Opinion
19 Civ. 8760 (LGS)
03-30-2022
ORDER
LORNA G. SCHOFIELD, DISTRICT JUDGE
WHEREAS, the First Amendment Complaint (“FAC”) asserted claims of (1) tortious interference with an existing contract; (2) tortious interference with existing and prospective business relations and (3) civil conspiracy to commit tortious interference.
WHEREAS, the Opinion and Order dated September 3, 2020, dismissed the civil conspiracy and tortious interference with prospective business relations claims.

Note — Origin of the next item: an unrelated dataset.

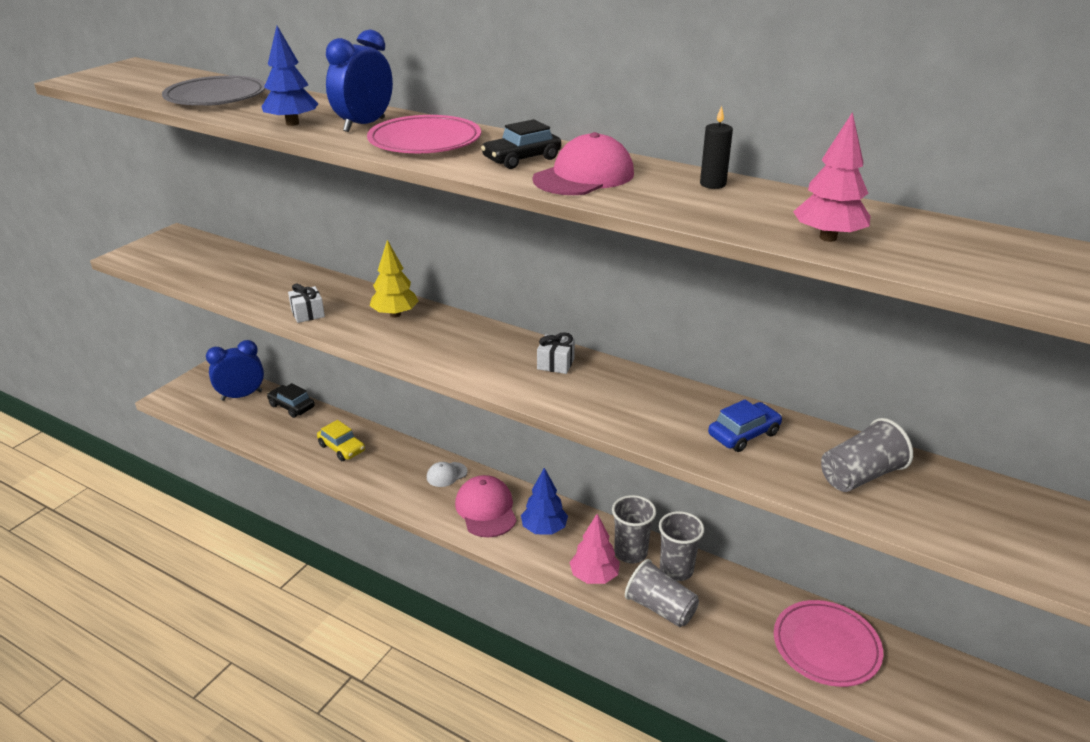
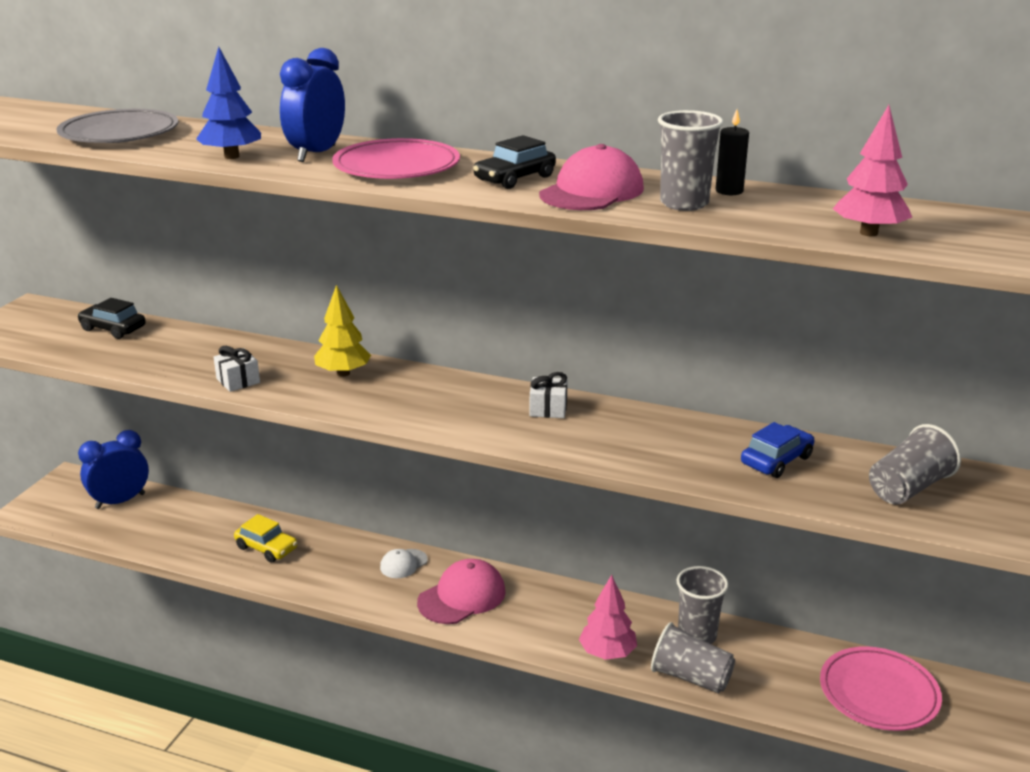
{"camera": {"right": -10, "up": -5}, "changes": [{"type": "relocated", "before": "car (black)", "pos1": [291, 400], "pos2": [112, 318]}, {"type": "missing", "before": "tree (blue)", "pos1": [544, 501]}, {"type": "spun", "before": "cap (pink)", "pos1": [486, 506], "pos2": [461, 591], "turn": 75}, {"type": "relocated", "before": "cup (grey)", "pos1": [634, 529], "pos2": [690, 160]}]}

WHEREAS, the parties' briefing in connection with Defendant's motion for summary judgment left questions unresolved regarding Defendant's potential immunity under the Noerr-Pennington doctrine. It is hereby
ORDERED that, for the reasons explained in the Opinion and Order, regarding the Noerr-Pennington doctrine, the parties shall simultaneously file briefs, not to exceed fifteen (15) pages, by April 29, 2022, addressing (1) the extent to which the Noerr-Pennington doctrine should apply in these circumstances; (2) the existence, scope and applicability of the sham and corruption exceptions and (3) how the evidence in this case fits, if at all, within any exception to the doctrine and First Amendment principles more generally. Because it is assumed that New York law applies for purposes of construing an affirmative defense to a New York cause of action, the parties are reminded that on that issue, this Court is bound by decisions from the New York Court of Appeals or the Second Circuit construing New York law. To the extent there are no such binding decisions, the parties should provide an analysis of what the law should be, i.e. a prediction of how the New York Court of Appeals would decide the issues, including any authority that persuasively discusses the issues. It is further
ORDERED that by May 13, 2022, the parties shall file any reply briefs, not to exceed ten (10) pages. It is further
ORDERED that by April 29, 2022, the parties shall file separate letters stating why the FAC should not be amended to reinstate a cause of action for tortious interference with existing business relations - i.e., Plaintiff's business relationship with GNMA - pursuant to Federal Rule of Civil Procedure 15(a)(2). See Pride Techs., LLC v. Khublall, No. 19 Civ. 11315, 2021 WL 3668085, at *3 (S.D.N.Y. Aug. 17, 2021) (“[T]o prevail on a claim for tortious interference with business relations, a party must prove: (1) that it had a business relationship with a third party; (2) that the defendant knew of that relationship and intentionally interfered with it; (3) that the defendant acted solely out of malice or used improper or illegal means that amounted to a crime or independent tort; and (4) that the defendant's interference caused injury to the relationship with the third party.”) (quoting Stuart's, LLC v. Edelman, No. 12560/09, 2021 WL 3177782, at *2 (2d Dep't July 28, 2021)). It is further
ORDERED that, notwithstanding the foregoing, the parties shall jointly inform the Court by letter filed April 1, 2022, if they seek a stay of the foregoing deadlines and for how long in order to engage in settlement discussions. If so, they shall inform the Court whether they seek a referral to Magistrate Judge Stewart D. Aaron or the Court's mediation program, or whether they prefer to retain a private mediator.